En cas de décès, il est fréquent que le conjoint, les enfants ou d'autres proches héritent d'une voiture. Cependant, recevoir un véhicule en héritage implique des formalités précises, surtout si l'on souhaite l'utiliser, la vendre, ou la mettre en destruction si elle est hors d'usage. La première étape consiste souvent en la modification de la carte grise, sans oublier que certaines déclarations fiscales peuvent être nécessaires selon la valeur du véhicule.
Démarches à effectuer pour conserver une voiture héritée
Les héritiers d'une voiture immatriculée en France qui désirent la conserver doivent obligatoirement demander une nouvelle carte grise. Cette démarche est réalisable en ligne via la plateforme de l'Agence nationale des titres sécurisés (ANTS) après connexion via FranceConnect. Il leur suffira de renseigner le numéro d'immatriculation et des informations concernant le défunt.

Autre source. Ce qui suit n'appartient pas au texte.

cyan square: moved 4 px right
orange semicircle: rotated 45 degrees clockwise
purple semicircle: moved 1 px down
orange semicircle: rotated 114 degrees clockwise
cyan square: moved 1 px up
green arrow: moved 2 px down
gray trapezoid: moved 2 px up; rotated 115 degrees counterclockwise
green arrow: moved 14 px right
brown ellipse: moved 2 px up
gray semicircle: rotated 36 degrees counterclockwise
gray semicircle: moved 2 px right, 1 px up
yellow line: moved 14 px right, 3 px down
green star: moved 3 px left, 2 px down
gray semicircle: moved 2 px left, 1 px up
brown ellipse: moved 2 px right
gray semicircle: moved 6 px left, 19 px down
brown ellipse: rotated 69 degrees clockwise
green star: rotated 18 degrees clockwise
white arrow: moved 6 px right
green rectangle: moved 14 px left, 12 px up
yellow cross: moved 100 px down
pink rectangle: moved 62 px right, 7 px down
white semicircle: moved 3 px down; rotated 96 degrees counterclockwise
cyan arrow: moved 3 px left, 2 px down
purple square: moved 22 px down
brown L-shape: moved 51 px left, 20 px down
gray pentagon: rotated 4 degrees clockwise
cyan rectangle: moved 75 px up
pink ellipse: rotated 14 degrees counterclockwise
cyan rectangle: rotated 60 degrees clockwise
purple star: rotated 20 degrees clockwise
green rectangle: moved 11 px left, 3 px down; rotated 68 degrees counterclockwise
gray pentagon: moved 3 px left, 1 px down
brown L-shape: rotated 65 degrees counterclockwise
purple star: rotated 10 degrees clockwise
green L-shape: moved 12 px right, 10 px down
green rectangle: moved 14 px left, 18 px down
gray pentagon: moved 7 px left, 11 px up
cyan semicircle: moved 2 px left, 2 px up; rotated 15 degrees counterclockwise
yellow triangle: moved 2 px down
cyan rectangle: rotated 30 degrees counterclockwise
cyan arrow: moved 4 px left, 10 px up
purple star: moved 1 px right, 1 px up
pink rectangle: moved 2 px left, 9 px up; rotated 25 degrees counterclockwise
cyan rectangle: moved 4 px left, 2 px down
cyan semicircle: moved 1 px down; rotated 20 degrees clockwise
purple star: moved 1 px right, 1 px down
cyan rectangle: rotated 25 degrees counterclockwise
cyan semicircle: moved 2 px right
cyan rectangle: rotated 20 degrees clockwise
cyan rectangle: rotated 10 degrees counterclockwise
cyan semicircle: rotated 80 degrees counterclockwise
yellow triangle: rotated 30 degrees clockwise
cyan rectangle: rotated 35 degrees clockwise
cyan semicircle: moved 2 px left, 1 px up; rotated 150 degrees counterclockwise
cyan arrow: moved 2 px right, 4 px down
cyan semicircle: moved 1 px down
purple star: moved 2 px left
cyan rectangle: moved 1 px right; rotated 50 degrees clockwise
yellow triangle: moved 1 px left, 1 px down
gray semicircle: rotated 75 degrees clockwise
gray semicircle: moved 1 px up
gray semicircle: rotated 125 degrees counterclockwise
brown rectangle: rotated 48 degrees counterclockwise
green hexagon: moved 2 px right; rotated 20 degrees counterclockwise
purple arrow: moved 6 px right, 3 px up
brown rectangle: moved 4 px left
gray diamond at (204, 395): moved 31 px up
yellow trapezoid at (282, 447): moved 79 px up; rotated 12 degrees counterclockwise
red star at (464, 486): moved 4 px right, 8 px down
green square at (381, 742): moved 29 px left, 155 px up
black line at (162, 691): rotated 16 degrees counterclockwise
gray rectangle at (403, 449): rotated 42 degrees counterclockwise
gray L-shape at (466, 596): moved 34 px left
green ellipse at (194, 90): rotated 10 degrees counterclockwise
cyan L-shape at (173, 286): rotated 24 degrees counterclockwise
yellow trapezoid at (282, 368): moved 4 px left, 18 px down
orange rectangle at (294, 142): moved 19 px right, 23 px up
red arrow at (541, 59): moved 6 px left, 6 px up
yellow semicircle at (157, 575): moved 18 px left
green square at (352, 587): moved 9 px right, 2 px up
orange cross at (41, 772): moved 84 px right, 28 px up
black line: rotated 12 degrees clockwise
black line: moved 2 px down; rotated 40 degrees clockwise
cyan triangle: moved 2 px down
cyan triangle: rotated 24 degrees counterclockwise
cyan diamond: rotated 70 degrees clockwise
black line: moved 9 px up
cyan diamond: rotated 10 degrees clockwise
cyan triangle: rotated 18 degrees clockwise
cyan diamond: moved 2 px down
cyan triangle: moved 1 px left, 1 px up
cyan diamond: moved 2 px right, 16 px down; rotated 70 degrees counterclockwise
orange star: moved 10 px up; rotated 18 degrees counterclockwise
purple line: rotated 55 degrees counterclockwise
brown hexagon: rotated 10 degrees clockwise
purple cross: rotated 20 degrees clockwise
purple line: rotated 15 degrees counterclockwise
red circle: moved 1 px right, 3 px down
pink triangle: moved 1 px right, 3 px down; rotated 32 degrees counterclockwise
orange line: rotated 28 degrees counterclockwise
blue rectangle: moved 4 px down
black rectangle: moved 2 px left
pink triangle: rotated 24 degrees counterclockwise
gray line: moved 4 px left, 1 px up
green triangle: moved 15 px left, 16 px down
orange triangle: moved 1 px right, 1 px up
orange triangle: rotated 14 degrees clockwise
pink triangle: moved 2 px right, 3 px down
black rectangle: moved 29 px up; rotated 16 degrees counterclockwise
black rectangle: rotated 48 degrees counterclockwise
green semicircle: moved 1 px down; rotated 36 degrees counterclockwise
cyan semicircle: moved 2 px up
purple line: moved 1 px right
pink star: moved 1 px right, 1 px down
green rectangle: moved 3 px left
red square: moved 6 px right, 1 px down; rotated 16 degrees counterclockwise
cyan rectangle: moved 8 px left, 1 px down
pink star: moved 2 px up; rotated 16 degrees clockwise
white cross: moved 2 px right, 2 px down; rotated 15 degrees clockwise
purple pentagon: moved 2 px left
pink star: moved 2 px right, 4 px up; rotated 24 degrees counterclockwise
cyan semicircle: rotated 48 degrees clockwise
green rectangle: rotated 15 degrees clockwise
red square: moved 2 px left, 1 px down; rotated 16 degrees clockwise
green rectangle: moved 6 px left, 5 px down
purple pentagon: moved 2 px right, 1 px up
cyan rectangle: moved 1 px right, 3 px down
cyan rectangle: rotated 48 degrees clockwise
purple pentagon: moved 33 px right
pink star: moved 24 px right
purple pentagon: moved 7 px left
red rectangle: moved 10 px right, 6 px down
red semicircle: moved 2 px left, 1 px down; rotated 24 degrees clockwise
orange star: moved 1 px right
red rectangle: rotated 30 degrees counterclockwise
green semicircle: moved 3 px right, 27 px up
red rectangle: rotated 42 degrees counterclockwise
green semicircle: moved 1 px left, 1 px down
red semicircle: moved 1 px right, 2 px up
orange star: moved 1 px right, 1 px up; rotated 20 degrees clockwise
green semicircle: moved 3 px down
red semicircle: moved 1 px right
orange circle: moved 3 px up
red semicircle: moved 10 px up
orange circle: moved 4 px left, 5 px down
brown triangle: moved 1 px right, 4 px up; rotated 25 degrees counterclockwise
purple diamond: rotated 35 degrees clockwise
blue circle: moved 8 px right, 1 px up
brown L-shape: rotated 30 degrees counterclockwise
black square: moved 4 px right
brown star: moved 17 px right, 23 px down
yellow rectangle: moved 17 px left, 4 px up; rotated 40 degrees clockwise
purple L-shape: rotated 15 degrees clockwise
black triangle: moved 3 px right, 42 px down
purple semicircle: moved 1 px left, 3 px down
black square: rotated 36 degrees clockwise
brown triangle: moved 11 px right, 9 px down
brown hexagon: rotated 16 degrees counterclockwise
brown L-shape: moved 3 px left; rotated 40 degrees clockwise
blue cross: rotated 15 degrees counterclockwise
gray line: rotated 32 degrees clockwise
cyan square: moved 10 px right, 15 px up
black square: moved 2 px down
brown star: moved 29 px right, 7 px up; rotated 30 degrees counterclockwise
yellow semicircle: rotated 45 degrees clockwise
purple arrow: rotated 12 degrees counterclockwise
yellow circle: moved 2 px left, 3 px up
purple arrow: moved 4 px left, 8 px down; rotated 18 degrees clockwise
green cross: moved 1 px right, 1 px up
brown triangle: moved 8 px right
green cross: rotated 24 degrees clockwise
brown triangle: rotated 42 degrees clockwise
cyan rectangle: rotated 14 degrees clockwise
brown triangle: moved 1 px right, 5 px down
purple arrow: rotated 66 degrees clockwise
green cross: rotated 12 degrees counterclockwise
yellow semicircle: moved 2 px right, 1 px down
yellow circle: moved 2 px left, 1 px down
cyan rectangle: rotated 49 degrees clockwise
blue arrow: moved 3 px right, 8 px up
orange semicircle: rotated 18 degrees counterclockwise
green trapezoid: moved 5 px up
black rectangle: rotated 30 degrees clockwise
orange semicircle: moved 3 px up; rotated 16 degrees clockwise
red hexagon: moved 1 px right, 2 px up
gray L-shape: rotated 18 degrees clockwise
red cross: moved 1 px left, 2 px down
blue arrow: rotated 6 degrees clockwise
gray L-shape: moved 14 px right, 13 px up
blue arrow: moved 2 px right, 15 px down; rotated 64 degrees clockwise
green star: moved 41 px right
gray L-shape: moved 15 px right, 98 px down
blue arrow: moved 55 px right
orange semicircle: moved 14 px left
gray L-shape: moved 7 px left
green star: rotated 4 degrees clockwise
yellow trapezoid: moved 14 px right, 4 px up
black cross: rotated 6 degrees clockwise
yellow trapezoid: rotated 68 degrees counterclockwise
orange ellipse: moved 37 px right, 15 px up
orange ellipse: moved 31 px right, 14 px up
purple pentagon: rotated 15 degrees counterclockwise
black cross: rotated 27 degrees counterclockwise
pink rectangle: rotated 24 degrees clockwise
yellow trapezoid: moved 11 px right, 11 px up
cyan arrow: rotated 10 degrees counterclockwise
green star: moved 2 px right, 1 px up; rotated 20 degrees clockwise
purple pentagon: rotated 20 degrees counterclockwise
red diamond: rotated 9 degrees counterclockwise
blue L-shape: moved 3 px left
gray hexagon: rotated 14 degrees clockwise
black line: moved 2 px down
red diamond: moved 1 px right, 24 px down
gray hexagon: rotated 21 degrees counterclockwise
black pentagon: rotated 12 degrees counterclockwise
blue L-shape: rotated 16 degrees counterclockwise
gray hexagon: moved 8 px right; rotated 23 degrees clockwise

Le processus de demande peut prendre environ 30 jours, et un certificat provisoire d'immatriculation (CPI) peut être délivré, permettant de circuler pendant un mois. Les documents nécessaires comprennent :
- Formulaire "Cession et demande de certificat d’immatriculation d’un véhicule" (cerfa n° 13750*07),
- Justificatif de domicile récent,
- Carte grise originale,
- Pièce d’identité valide du défunt,
- Livret de famille ou certificat de décès,
- Mandat signé pour la démarche.
Pour les couples mariés sous le régime de la séparation de biens, un justificatif confirmant la qualité d'héritier est aussi requis. Si le conjoint survivant hérite, il doit prouver qu'il possède une assurance pour le véhicule et un permis valide. Les frais pour les démarches peuvent être réglés en ligne, sous 7 jours un nouveau certificat d'immatriculation sera envoyé.
Nom sur la carte grise : qui la détient ?
Dans les cas de successions, la carte grise peut être établie au nom du conjoint survivant ou d'autres héritiers, les cohéritiers pouvant figurer sur la carte grise, avec toutefois un maximum de deux noms. Chaque situation sera différente et dépendra des accords entre héritiers.
Options pour les héritiers ne désirant pas conserver le véhicule
Les personnes recevant une voiture en héritage peuvent choisir de la vendre, de la donner ou de la détruire. Si le décès du propriétaire a eu lieu il y a moins de trois mois, les héritiers n'ont pas besoin de procéder à un changement de carte grise pour la cession.
Vente ou don d'une voiture héritée
Pour la vente ou le don d'un véhicule hérité, rendez-vous sur le site de l'ANTS. Il suffira alors de remplir un "Certificat de cession" (cerfa n° 15776). Les informations requises comprennent le numéro d'immatriculation, le kilométrage, et les coordonnées de l'acquéreur.
- Certificat de situation administrative,
- Volet n° 2 du certificat de cession signé,
- Carte grise barrée mentionnant la cession,
- Document attestant de la succession.
Les héritiers ayant cédé une voiture non utilisée depuis le décès doivent fournir une attestation de non-circulation au nouvel acquéreur. Après la vente, ils doivent également actualiser les informations sur le site de l'ANTS.
Mise à la casse : démarches à respecter
Pour les héritiers qui choisissent de mettre la voiture à la casse, aucune modification de la carte grise n'est requise. Il est impératif de confier le véhicule à un Centre agréé pour les véhicules hors d'usage, en fournissant les documents suivants :
- Volet n° 2 du certificat de cession,
- Certificat de situation administrative,
- Carte grise barrée pour des destructions,
- Document attestant du décès du propriétaire.
Un certificat de destruction sera alors remis aux héritiers, facilitant par la suite l'annulation du contrat d'assurance.
La relation entre héritage automobile et déclarations fiscales
Généralement, les héritiers doivent déclarer les biens reçus dans le cadre d'une succession. Cependant, l'obligation de déclaration peut varier. Les époux, enfants ou partenaires de Pacs n'ont pas besoin de déclarer une voiture héritée si sa valeur est inférieure à 50 000 euros, et pour d'autres héritiers, cette valeur est fixée à 3 000 euros. Cela allège les formalités fiscales pour de nombreux héritiers tout en assurant une transmission patrimoniale simplifiée.